*Challenge 1*: In the text on composite indexes, how many columns can a composite B-tree index have in PostgreSQL?
*Challenge 2*: From the text on composite index column order, repeat the passage that begins at the words "The critical design" and stops after the words "patterns, not guessing.".
*Challenge 3*: Pick up the text on composite index column order after its final line and keep writing.

*Extract*:

◇ ◇ ◇ ◇ ◇ ◇ ◇

Column order in a composite index MUST match your query patterns. A composite index on (A, B, C) is usable for queries on (A), (A, B), or (A, B, C) -- but not for queries on (B), (C), or (B, C) alone.

Context

A composite index (also called a concatenated index or multi-column index) is a single B-tree index that spans multiple columns. The database sorts entries first by the first column, then by the second column within each first-column value, then by the third, and so on -- exactly like a phone book sorted by last name, then first name.

This sorting behavior creates the leftmost prefix rule: the database can use a composite index only when the query's WHERE clause includes a contiguous prefix of the index columns, starting from the leftmost column. A query that skips the leading column cannot efficiently traverse the B-tree because the entries for the non-leading column are scattered across the entire index.

PostgreSQL supports composite B-tree indexes with up to 32 columns. MySQL supports up to 16 columns. In practice, indexes with more than 3-4 columns are rarely beneficial -- the maintenance cost and storage overhead increase with each additional column, and query patterns that require 5+ column indexes usually indicate a schema or query design problem.

The critical design decision in composite indexes is column ordering. The same set of columns in different orders produces indexes that serve different queries. Getting the order right requires analyzing your actual query patterns, not guessing.

Principle

  • Developers MUST order composite index columns to match their query patterns, following the leftmost prefix rule.
  • Developers SHOULD place equality-filtered columns first and range-filtered columns last in composite indexes.
  • Developers SHOULD prefer a single composite index over multiple single-column indexes when queries consistently filter on the same combination of columns.
  • Developers MUST NOT assume that the database can efficiently use a composite index when the query skips the leading column.

Visual

Example

Column order matters

sql
-- Index A: optimized for filtering by status, then date range
CREATE INDEX idx_orders_status_date ON orders (status, created_at);

-- Index B: optimized for filtering by date range, then status
CREATE INDEX idx_orders_date_status ON orders (created_at, status);
sql
-- Query 1: "all shipped orders in January"
SELECT * FROM orders
 WHERE status = 'shipped'
   AND created_at >= '2025-01-01'
   AND created_at <  '2025-02-01';
-- Index A is optimal: equality on status (narrows to one branch),
-- then range on created_at (scans a contiguous leaf range)
-- Index B works but less efficiently: range on created_at first
-- (wider scan), then filters status within each leaf

-- Query 2: "all orders in January regardless of status"

◇ ◇ ◇ ◇ ◇ ◇ ◇

*Supplied entries*:
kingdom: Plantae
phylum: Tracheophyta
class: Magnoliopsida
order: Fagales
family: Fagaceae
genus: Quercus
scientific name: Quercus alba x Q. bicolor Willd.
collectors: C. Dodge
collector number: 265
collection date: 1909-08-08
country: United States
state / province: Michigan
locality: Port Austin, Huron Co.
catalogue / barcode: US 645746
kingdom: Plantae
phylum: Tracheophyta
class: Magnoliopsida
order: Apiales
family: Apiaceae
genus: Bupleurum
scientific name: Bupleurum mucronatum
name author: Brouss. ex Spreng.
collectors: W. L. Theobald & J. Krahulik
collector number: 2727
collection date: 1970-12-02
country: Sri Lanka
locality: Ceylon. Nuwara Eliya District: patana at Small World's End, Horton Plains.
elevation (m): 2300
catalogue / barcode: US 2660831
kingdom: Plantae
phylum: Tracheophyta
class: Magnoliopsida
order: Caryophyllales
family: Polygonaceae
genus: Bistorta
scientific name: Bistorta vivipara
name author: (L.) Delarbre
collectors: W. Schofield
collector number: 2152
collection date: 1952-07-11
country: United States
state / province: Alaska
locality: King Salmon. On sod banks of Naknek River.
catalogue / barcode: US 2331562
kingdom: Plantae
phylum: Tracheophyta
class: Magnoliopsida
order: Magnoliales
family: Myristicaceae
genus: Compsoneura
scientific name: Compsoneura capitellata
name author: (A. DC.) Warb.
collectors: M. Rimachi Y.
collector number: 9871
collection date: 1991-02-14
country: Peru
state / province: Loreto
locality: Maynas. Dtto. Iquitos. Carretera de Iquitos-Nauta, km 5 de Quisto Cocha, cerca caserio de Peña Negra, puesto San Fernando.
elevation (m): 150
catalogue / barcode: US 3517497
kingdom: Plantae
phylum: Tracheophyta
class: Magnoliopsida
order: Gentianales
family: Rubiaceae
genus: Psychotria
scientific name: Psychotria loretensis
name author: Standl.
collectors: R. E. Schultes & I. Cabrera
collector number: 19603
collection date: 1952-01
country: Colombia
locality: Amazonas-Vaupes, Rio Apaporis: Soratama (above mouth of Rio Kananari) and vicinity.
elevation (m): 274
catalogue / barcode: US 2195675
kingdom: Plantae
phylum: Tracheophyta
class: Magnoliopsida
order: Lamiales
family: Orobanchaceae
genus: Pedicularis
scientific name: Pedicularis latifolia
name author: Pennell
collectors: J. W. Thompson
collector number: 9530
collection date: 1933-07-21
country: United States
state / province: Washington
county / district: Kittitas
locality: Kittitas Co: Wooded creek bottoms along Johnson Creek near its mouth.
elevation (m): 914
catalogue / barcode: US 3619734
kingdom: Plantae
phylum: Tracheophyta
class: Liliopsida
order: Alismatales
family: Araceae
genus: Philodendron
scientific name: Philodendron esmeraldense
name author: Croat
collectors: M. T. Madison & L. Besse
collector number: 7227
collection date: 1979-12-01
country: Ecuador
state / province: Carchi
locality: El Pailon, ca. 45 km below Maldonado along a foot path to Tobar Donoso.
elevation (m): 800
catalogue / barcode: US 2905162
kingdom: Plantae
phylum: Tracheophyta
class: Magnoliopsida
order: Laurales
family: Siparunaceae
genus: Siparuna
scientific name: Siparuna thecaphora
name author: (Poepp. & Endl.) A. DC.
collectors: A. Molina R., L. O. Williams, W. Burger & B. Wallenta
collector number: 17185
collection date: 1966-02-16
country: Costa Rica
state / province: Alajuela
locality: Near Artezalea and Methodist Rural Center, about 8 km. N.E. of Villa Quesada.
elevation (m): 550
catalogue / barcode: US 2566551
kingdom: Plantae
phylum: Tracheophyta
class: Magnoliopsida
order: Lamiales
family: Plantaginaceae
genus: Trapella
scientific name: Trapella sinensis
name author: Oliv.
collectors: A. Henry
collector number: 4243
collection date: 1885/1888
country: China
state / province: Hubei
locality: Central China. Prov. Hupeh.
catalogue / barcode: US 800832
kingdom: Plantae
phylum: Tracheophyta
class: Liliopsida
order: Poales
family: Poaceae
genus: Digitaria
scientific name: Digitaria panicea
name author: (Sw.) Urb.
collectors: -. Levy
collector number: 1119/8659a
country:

◇ ◇ ◇ ◇ ◇ ◇ ◇

*Written response 1*: Up to 32 columns.

*Written response 2*:
The critical design decision in composite indexes is column ordering. The same set of columns in different orders produces indexes that serve different queries. Getting the order right requires analyzing your actual query patterns, not guessing.

*Written response 3*:
SELECT * FROM orders
 WHERE created_at >= '2025-01-01'
   AND created_at <  '2025-02-01';
-- Index B is optimal: leading column matches
-- Index A CANNOT be used efficiently: leading column (status) is missing

Equality first, range last

sql
-- Queries: find orders by status and customer within a date range
-- Equality columns: status, customer_id
-- Range column: created_at

-- GOOD: equality columns first, range column last
CREATE INDEX idx_orders_eq_range ON orders (status, customer_id, created_at);

-- The index narrows to (status = X, customer_id = Y) immediately,
-- then scans a tight range on created_at.

-- BAD: range column in the middle
CREATE INDEX idx_orders_bad ON orders (status, created_at, customer_id);

-- The range on created_at breaks the ability to use customer_id
-- as an index filter -- it becomes a post-scan filter instead.

One composite vs multiple single-column indexes

sql
-- Scenario: queries always filter on (tenant_id, status)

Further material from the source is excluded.